Hali Malecki’s “Twirler,” savors the time when her baton is 30 feet in the air. Once, she said, a champion twirler who was dying of leukemia, tossed her batons so high they acted like windshield wipers and cleared the sky to reveal a rhinestone bedazzled Jesus. Malecki’s twirler was an early bloomer, a rising star on the competitive scene, until she injured her hands in a riding accident. Only then, she said, did she realize the spiritual depths of twirling.

Cyndy Brookover, ‘Handler’

Cyndy Brookover touches those depths as a teenage snake handler.
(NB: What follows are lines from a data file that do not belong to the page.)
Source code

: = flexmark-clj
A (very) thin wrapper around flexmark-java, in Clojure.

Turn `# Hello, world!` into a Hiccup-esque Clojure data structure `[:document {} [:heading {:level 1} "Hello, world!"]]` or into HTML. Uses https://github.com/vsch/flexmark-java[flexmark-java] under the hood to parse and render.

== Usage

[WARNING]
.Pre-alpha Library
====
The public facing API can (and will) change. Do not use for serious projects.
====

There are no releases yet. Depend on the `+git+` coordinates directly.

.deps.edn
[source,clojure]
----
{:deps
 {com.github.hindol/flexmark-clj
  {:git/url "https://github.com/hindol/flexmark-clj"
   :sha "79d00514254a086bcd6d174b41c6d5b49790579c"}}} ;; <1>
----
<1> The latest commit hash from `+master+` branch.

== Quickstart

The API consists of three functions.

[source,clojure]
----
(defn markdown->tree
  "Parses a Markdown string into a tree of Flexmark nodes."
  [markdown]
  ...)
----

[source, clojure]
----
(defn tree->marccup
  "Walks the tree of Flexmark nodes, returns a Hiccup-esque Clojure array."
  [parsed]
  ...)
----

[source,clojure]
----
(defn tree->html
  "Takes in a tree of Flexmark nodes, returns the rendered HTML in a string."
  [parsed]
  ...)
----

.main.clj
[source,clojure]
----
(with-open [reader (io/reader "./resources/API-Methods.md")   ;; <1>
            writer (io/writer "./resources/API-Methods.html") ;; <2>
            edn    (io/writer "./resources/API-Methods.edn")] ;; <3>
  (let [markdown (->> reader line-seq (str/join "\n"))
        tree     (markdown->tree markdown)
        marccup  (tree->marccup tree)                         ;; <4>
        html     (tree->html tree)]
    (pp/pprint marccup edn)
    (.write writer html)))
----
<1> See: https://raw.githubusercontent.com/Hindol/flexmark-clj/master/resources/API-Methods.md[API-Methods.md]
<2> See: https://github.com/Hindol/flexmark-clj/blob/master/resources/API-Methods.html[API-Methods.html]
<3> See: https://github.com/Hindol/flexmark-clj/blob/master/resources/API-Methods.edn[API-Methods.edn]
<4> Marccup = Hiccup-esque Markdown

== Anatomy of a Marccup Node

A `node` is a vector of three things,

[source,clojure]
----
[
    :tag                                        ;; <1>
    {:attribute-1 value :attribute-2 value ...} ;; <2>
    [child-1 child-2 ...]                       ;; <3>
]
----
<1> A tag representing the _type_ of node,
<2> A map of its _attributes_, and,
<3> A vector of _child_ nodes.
She shares with us the details of the various species of snakes and their characteristics and relative dangers. She tells us what Bible verses support the practice. She tells us about her father whose face is frozen after a snake bites his eyelid. She tells us about the young woman, bitten four times, who dies. And she tells us about how she lost her faith and still faced down a snake.

The woman played by Monica Hiris in “French Fries” is most at home at a McDonald’s, not a Burger King or Kentucky Fried Chicken – people die in those places, she claims. No one dies in McDonald’s.

She will spend the entire day there, in a safe plastic environment. “It’s not safe outside,” she says. God gave people the knowledge of plastic, so they would know what “everlasting” means.

Monica Hiris, ‘French Fries’

She tells a story of a man, who comes in suffering with tremors, hardly able to eat, who takes a few bites of his Big Mac. Ants crawl out of the burger. The man falls back onto his head, and is cured.

“You have to have a dream,” Hiris’ character says. “Our dreams are what make us what we are.”

The Players’ “Talking With…” explores women shaped by dreams and brings them to life with such vividness that you almost expect you’ll encounter them in the local McDonald’s, theater, or side street in the Land of Oz.